Your objective: Rewrite the passage about the Mimosa tree, starting with "Crooked as a" and going on through "dances with it.", with "oak" replaced by "pine".
## Begin Quoted passage
There’s an ancient Mimosa tree out in front of my porch that has been there around forty years now. Lord knows how many storms she’s seen. Ice storms that split stronger trees clean in two. Summers so dry the dirt cracked open like old pottery. Winds that peeled tin off barns and sent lawn chairs halfway to the next county.
Yet there she stands.
Crooked as a gossip trail and twice as pretty.
Every spring, she comes back throwin’ pink silk blossoms into the air like she’s hostin’ some kinda celebration nobody else remembered to attend. Bees hummin’ it sounds like she’s plugged into electricity. Limbs swayin’ waving hello. Leaves foldin’ shut gentle as praying hands come nightfall.
Now folks who don’t know trees like kin folk will look at a Mimosa and think she’s delicate. Too soft. Too sensitive. They’ll say, “That tree bends too easy.” But I’ve sat on this porch long enough to know the truth of things.
The oak fights the storm.
The Mimosa dances with it.
That’s why she’s still here.
And I got to thinkin’ lately how many people out there are just human Mimosa trees walkin’ around in boots and blue jeans. Nervous systems tuned so fine they feel every shift in the weather before the clouds even gather. Folks who absorb rooms the second they enter em. Folks who carry beauty and sorrow in the very same bucket.
The world don’t treat those people kindly.
Calls em dramatic. Emotional. Scatterbrained. Says they need thicker skin. But I ain’t so sure anymore. Cause the same people who cry easy are usually the same ones feedin’ stray cats, rememberin’ birthdays, pullin’ over for turtles in the road, and sittin’ up all night with the dyin’.
Sensitive people notice things.
That’s their gift and their burden both.
## End Quoted passage
## Begin Given information
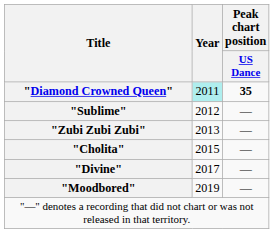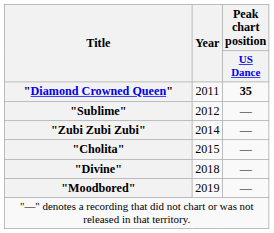"Diamond Crowned Queen" | Year: paleturquoise background -> no background
"Zubi Zubi Zubi" | Year: 2013 -> 2014
"Divine" | Year: 2017 -> 2018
## End Given information
Full response:
Crooked as a gossip trail and twice as pretty.
Every spring, she comes back throwin’ pink silk blossoms into the air like she’s hostin’ some kinda celebration nobody else remembered to attend. Bees hummin’ it sounds like she’s plugged into electricity. Limbs swayin’ waving hello. Leaves foldin’ shut gentle as praying hands come nightfall.
Now folks who don’t know trees like kin folk will look at a Mimosa and think she’s delicate. Too soft. Too sensitive. They’ll say, “That tree bends too easy.” But I’ve sat on this porch long enough to know the truth of things.
The pine fights the storm.
The Mimosa dances with it.